Inevitably, efforts to restrict sites such as WikiLeaks through financial and regulatory pressures will fall short, for the same reasons that government regulators have been unable to shut down purveyors of Internet spam, or various Web-based criminal enterprises, said Paul Vixie, president of Internet Systems Consortium, a nonprofit Internet infrastructure company in Redwood City, Calif.

"Something that's illegal in some countries but not others is very hard to keep off the Net, even though there's been some success in keeping it out of the countries where it's illegal," Vixie said. "If WikiLeaks is willing to spend as much money as e-criminals . . . they could probably remain online indefinitely."

The pressure on WikiLeaks is not insignificant. Amazon, the online retailer, canceled its Web hosting services with WikiLeaks after receiving a call of concern from the staff of Sen. Joseph I. Lieberman (I-Conn.).
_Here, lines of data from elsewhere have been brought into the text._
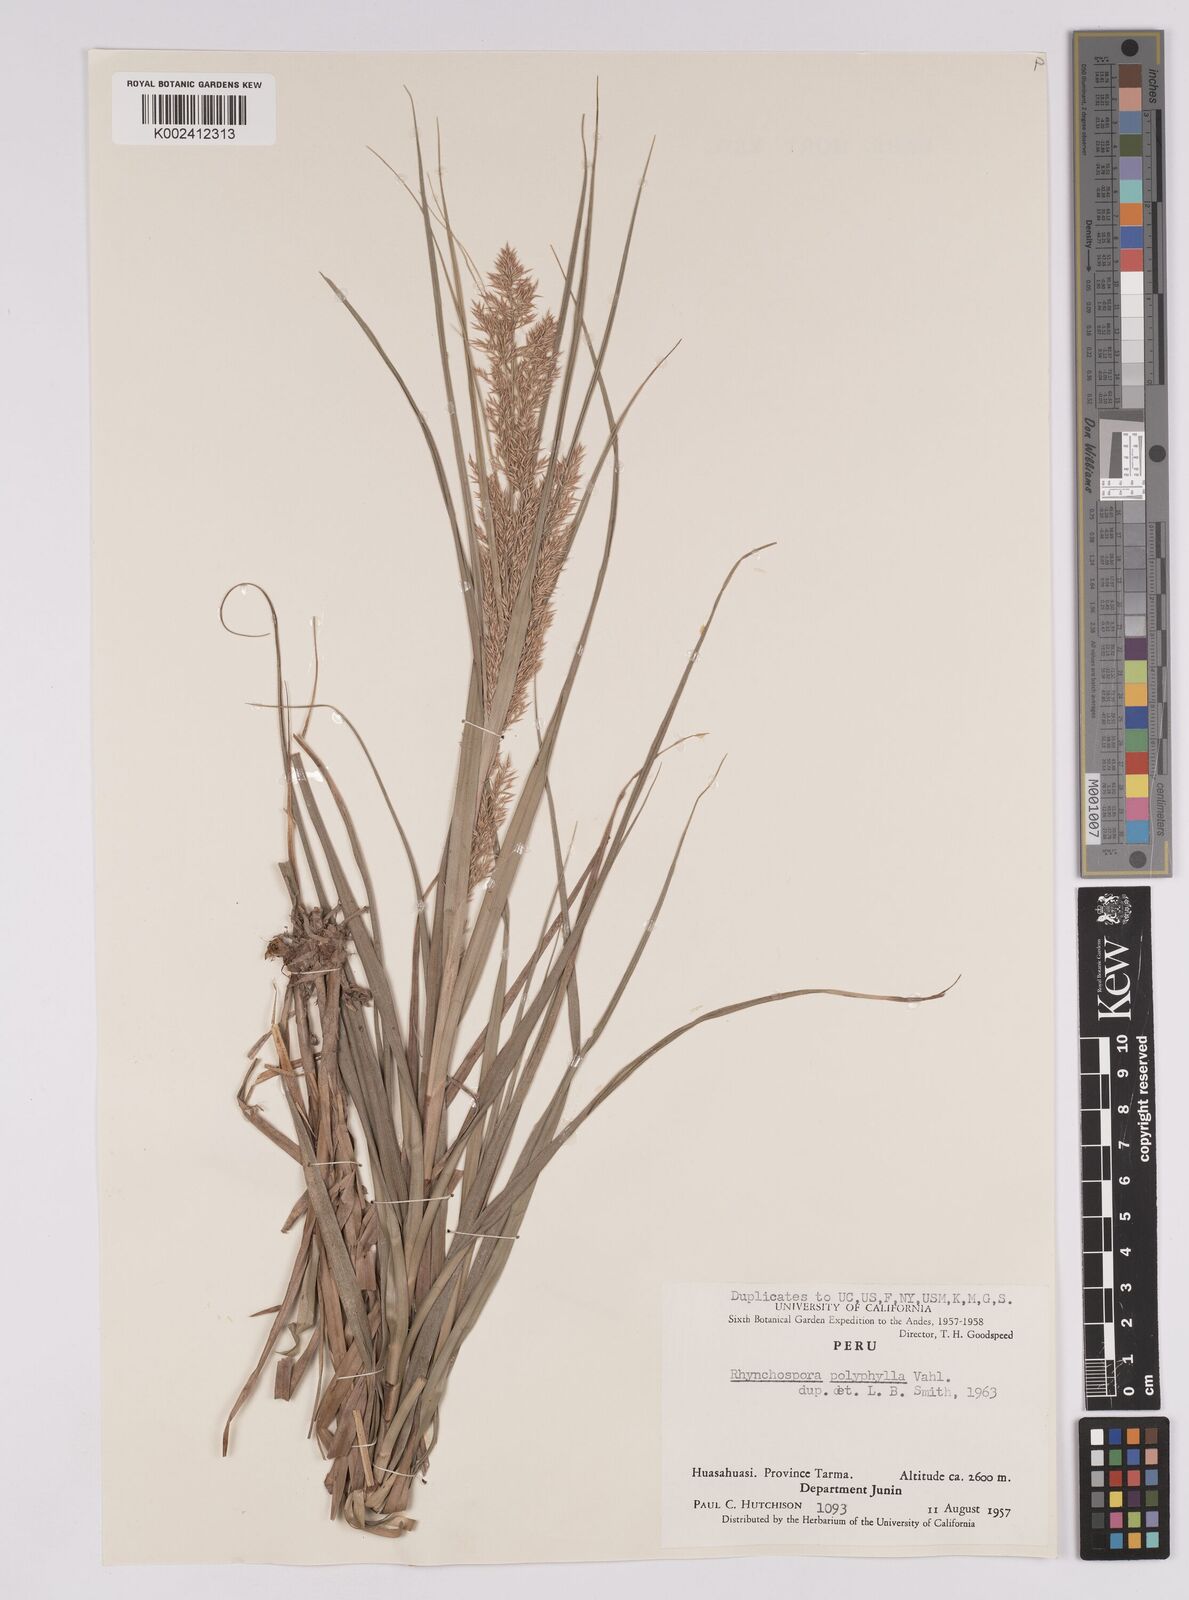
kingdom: Plantae
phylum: Tracheophyta
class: Liliopsida
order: Poales
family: Cyperaceae
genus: Rhynchospora
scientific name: Rhynchospora polyphylla
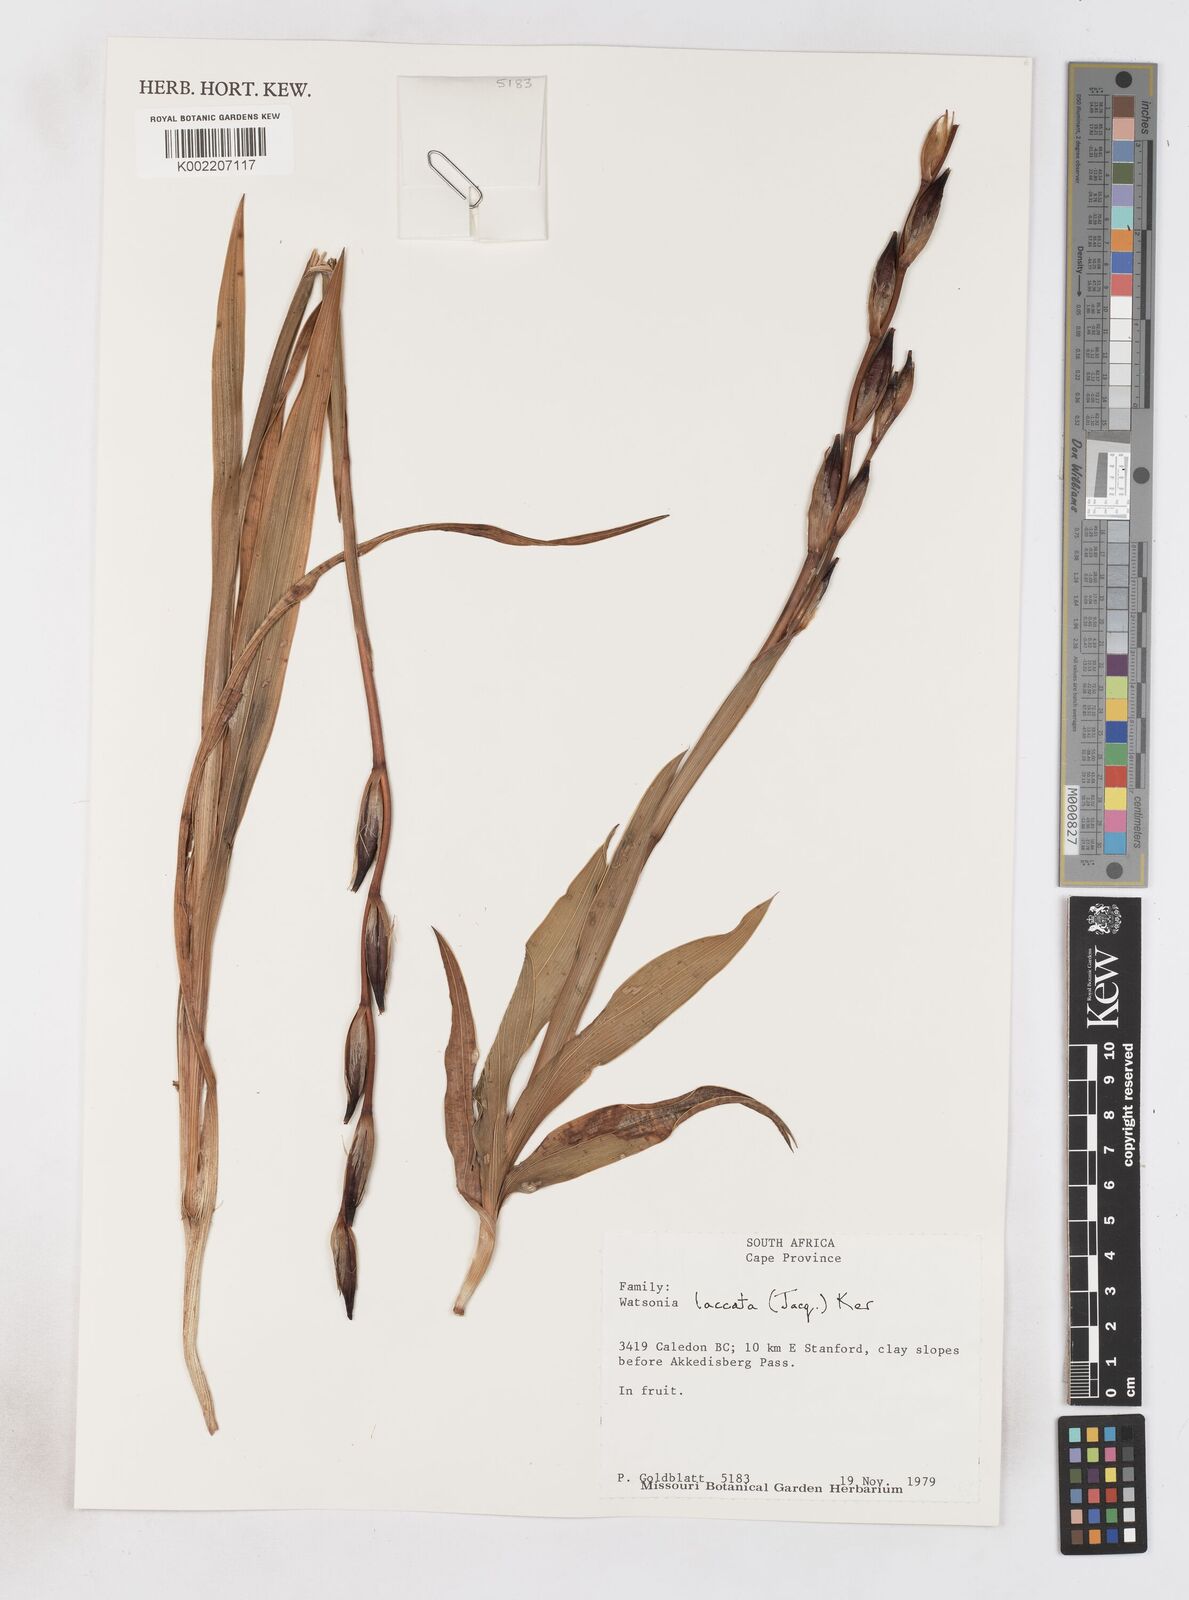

At a technical conference Wednesday in Paris, a PayPal executive said the company's decision to freeze WikiLeaks' account was based in part on the State Department's declaration that the group had acted illegally in publishing classified documents.

The isolation of WikiLeaks has prompted cries of censorship and government interference.

"I can use my credit card to send money to the Ku Klux Klan, to antiabortion fanatics, or to anti-homosexual bigots, but I can't use it to send money to WikiLeaks," said Jeff Jarvis, a new-media critic and director of the interactive journalism program at the City University of New York's Graduate School of Journalism. "The New York Times published the same documents. Should we tell Visa and MasterCard to stop payments to the Times?"

It is ironic, Jarvis said, that the U.S. protests against Assange's campaign of leaks come weeks after Secretary of State Hillary Rodham Clinton criticized Chinese efforts to restrict freedom of the Internet. While Western governments are used to seeing secrets leaked through traditional media, they are struggling to adjust to a new era in which raw data can be easily and rapidly disseminated around the world.

"There is an information war, and it's about control," he said. "The choice is to either live in a transparent world or shut down the Internet."